Yeah, especially before Let's Encrypt recently it was a complete disaster. Definitely will be better support for ECH soon.
Cloudflare helped quite a bit too, although I wouldn't call that "true" TLS as part of the connection was unencrypted. In the old Cloudflare days before Let's Encrypt existed and before Cloudflare had their self signed origin certs, often the connection between the end user and Cloudflare was encrypted, but the connection from Cloudflare to the origin server wasn't. People were celebrating Cloudflare as a way to easily add TLS to a site, but in the background it was still plain text!
I think all browsers will refuse to load a resource over HTTP if the website is served over HTTPS.
The only place (other than old unmaintained sites) I’ve seen no TLS has been promotional sites for video games. Possibly something hastily thrown together?
You're right, but HTTPS implementation added real, tangible benefits that everyone could understand. I think ECH is a little more abstract for the average user, which is why I compared it to DNSSEC which has notoriously poor buy-in.
Obviously I hope ECH becomes a well-implemented standard. I'm just rather cynical that it'll be the case.
Apparently, Cloudflare already supports ECH, and a not-insignificant number of websites use them.
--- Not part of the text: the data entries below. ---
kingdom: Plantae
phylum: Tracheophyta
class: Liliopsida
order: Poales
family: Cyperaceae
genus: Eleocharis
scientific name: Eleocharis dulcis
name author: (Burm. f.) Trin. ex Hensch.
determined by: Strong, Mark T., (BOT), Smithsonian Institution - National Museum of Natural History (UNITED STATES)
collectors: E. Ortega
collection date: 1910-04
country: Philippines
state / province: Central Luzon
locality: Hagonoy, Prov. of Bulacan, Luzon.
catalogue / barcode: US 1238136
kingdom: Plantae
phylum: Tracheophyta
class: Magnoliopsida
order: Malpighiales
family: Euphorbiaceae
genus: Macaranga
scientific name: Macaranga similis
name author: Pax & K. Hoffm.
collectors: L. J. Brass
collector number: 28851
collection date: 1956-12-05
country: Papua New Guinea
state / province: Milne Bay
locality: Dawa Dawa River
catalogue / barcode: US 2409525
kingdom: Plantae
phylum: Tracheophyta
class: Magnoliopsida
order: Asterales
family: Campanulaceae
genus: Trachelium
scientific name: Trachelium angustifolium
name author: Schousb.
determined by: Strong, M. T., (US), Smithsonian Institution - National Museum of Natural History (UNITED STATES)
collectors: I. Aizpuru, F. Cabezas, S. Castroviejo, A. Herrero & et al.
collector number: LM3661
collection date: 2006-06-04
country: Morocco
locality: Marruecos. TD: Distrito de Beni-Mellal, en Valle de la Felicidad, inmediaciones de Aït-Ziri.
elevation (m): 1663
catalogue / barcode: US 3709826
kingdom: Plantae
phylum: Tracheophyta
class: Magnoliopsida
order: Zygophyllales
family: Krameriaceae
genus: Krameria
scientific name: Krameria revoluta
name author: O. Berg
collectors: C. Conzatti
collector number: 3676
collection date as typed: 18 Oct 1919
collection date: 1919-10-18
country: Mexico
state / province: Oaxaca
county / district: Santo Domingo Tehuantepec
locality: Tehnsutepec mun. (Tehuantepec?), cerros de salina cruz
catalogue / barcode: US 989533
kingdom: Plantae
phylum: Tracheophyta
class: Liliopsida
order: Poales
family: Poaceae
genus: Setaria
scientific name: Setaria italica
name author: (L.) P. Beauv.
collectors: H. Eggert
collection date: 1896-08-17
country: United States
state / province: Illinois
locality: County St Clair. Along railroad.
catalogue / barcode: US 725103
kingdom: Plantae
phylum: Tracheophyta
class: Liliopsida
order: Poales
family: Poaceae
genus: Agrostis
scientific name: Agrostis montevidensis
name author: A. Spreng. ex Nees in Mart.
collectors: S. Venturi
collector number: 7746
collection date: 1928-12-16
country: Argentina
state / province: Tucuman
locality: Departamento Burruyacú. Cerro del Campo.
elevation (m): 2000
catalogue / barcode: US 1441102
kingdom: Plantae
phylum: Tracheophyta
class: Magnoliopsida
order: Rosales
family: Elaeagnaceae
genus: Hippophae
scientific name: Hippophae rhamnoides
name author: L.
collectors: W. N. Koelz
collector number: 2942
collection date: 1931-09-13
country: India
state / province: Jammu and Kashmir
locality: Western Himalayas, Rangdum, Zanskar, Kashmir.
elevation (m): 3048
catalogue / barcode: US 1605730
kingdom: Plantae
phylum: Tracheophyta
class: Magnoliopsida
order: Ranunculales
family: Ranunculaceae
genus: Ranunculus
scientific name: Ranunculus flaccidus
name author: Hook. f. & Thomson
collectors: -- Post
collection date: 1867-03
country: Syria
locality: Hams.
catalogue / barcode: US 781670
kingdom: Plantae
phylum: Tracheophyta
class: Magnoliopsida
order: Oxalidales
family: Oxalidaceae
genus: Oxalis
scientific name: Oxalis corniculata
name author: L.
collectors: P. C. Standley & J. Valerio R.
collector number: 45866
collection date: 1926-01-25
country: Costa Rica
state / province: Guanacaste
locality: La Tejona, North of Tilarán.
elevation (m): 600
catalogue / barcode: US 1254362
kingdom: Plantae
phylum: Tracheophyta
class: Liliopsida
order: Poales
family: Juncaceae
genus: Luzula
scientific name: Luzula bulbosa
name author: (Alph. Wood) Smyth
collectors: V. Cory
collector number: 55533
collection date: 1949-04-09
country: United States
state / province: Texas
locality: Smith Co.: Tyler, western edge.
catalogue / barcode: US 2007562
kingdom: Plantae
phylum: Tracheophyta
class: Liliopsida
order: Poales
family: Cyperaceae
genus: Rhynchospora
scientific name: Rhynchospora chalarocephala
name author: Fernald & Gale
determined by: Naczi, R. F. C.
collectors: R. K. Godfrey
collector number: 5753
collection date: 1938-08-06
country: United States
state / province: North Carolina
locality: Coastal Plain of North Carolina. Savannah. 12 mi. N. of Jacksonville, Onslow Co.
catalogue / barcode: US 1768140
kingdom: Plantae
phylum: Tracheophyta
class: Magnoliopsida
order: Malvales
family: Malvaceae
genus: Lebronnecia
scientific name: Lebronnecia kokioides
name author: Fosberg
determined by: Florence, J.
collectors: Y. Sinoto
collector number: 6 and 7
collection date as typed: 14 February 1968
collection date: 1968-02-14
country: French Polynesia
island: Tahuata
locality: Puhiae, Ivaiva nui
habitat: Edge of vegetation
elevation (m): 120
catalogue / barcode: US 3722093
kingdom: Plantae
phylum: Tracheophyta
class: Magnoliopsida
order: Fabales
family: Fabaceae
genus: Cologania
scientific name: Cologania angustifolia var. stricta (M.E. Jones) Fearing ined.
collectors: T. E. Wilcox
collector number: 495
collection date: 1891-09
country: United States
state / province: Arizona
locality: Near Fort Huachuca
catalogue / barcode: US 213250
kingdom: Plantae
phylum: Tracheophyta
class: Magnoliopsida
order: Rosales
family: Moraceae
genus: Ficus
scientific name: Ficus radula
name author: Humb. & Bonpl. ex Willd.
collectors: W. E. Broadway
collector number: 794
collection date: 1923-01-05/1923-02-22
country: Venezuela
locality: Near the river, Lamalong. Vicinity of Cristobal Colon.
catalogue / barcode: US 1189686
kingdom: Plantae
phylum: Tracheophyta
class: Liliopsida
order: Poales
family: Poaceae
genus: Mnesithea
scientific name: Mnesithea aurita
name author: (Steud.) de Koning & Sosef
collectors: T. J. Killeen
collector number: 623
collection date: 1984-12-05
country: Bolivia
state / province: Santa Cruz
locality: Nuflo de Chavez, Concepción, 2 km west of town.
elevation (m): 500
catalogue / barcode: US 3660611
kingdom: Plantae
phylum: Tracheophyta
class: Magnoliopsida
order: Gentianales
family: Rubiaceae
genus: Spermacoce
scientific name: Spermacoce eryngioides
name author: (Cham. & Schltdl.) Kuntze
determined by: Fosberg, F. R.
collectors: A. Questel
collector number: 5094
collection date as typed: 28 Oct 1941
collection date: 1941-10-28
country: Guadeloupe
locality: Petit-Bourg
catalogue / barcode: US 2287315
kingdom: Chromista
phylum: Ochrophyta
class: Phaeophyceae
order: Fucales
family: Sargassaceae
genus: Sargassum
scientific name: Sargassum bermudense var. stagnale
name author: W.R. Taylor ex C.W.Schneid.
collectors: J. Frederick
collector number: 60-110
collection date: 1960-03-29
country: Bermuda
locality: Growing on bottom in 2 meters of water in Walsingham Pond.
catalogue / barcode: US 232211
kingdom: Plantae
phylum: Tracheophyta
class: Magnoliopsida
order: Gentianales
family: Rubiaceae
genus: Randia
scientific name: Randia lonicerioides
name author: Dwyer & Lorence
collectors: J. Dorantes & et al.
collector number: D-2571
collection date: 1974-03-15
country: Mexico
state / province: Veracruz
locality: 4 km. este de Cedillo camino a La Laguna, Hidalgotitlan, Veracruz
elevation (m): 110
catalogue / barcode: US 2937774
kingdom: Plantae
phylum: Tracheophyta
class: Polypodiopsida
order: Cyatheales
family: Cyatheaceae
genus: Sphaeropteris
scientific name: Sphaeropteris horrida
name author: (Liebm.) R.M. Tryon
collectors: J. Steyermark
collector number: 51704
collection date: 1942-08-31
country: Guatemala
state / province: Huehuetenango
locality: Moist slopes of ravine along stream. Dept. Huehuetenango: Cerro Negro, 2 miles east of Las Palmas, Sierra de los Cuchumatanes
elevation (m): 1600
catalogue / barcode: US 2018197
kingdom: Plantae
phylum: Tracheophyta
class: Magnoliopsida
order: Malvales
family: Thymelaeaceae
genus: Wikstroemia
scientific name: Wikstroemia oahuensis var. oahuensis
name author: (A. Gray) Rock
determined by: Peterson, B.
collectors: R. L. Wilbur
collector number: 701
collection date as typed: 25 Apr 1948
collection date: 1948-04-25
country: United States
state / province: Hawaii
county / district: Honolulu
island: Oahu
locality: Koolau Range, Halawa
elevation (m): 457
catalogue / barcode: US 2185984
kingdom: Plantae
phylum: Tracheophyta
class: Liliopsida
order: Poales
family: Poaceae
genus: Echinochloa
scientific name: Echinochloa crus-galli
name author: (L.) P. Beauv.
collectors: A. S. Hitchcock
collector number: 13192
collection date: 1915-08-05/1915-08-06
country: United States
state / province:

Unfortunately though, is that it's cloudflare
Can you give me more insight as to why you don't like cloudflare? I'm barely informed about this.
They created ECH. It makes what hosts you are visiting exclusive to them and browser companies when in use. You get marginal privacy through less companies being able to harvest your data.
Its marginal because that data is probably sold anyways.
That said, less competitors with the same data drives up the value when it does get sold which benefits, you guessed it, the author which is Cloudflare.
I encourage everyone to read this
https://0xacab.org/dCF/deCloudflare/-/blob/master/readme/en.md
https://stallman.org/cloudflare.html
Wouldn't it be better if reverse proxies simply had a "default key" meant to encrypt the SNI after an unencrypted "hello" is received?
Including DNS in this seems weird.
What would stop a MITM attacker from replacing the key? The server can't sign the key if it doesn't know which domain the client is trusting.